What you know works against you.

Of course, you need to be an expert in what you sell, but you don’t show your expertise by what you “tell”.  Your professionalism and expertise are communicated to the prospect by what you “ask” and how well you listen and understand.  Our natural urge is to “show off” for the prospect.  This is salesperson-focused selling and it provokes negative feelings from the prospect.

What are the reasons people buy your product or service?

In a recent mailing to entrepreneurs selling commonly used products and services, each entrepreneur was asked, “Why do the people buy from you? “  Each one answered with a litany of benefits and features of their product.  Then they were asked, “Why did you buy the product when you bought it last?”  As buyers, these same entrepreneurs bought for reasons barley mentioned when they were in the seller’s role.  Seldom were the reasons for buying those espoused by the seller.  People buy for their own reasons, not the seller’s reasons.  Salespeople must discover from each prospective buyer the three to five reasons that his prospect will buy from them.  These reasons for buying are called pain, because they have emotional content, they are very personal to the prospect, and they are often negative impact on the buyerThat’s buyers-focused selling.

Listen, Listen, Listen!

In buyer-focused selling the seller asks questions and discovers the pain behind the buyer’s questions.  The seller must use good communication techniques to try to understand the buyer, not tricky, manipulative power phrases.  It is the seller’s responsibility to understand first.

Find a good system.

Professional salespeople use a proven selling system.  There are many systems out there.  Some are better than others.  When selecting a system, be sure it focuses on getting information not on giving it.

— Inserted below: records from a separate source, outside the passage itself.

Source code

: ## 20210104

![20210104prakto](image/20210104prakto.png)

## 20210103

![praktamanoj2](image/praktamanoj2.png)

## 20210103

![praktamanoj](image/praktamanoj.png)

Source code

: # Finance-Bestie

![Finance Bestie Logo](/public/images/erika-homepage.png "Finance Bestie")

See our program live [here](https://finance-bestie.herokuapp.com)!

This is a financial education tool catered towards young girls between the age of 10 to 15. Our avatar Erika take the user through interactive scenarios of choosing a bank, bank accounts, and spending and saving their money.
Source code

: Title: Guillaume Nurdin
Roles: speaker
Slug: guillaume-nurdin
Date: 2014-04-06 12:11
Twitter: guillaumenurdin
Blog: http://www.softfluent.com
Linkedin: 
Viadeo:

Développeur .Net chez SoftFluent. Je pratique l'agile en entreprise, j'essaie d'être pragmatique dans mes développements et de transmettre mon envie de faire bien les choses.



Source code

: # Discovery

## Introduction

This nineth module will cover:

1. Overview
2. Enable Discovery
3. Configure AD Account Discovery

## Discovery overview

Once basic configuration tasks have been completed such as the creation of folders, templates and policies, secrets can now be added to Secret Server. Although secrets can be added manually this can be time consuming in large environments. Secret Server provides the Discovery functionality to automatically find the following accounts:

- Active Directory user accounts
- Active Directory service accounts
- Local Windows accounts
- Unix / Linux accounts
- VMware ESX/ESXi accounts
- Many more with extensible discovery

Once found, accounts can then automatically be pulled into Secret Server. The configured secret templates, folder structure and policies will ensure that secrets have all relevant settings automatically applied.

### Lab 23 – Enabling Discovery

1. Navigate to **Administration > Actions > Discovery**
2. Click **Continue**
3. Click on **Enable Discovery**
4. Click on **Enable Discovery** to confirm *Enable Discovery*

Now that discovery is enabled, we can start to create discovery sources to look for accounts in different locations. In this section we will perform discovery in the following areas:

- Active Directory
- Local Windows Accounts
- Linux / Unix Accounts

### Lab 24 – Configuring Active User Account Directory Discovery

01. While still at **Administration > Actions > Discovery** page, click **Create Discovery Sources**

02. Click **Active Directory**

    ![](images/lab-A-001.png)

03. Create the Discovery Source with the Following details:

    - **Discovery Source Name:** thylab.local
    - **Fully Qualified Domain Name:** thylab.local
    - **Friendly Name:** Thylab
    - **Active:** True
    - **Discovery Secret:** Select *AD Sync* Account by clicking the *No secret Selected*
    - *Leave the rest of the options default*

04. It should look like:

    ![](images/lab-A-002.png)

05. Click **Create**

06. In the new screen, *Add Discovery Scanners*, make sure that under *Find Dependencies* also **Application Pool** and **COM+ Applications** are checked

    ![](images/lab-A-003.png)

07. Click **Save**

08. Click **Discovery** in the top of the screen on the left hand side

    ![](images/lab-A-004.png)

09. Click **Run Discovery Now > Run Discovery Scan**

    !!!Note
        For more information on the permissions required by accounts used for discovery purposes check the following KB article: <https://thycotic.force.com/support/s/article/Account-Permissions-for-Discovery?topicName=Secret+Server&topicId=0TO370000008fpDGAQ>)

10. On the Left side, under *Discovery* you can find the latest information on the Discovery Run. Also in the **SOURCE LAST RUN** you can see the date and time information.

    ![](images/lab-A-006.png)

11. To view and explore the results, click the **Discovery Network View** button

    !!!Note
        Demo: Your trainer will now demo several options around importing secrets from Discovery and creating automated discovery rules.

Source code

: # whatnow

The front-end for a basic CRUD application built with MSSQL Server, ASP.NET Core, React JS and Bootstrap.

Only five percent of salespeople are natural born.  Good entrepreneurial salespeople are often in this five percent, and they can’t understand why their hired salespeople can’t sell as much as they do.

No gutless avoidance of the difficult issues.

Professional salespeople meet the difficult issues head-on and up-front in the sale process.  Discover the five to seven common objections to your product.  Ask the right questions to discover if the objections exist.  Overcome the objections alter only after you completely understand them.  Complete understanding of and objection is often its solution.  This takes all the questioning and listening skills you can muster.

Control the talk about money.

Professional salespeople are not afraid to talk about money early and often.  This is not to say that you give your price right off the bat.  Most of the money talk should be after you’ve found the pain.  Bids?  You have to decide if your time is well spent bidding.

Understand the buyer’s decision-making process.

Buyer-focused salespeople find out how both the “yes” and “no” decision is made.  Are you talking to a person that can decide “no”, but cannot decide “yes”?  Agree on the ground rules for the communication at the beginning.  No pressure…these are the “90’s, pressure selling doesn’t work.

Buyer-focused selling is taking relationship and consultative selling one step further.  The purpose of this relationship is to sell a product or service that is mutually beneficial.  The sale is based on trust and understanding facilitated by the salesperson.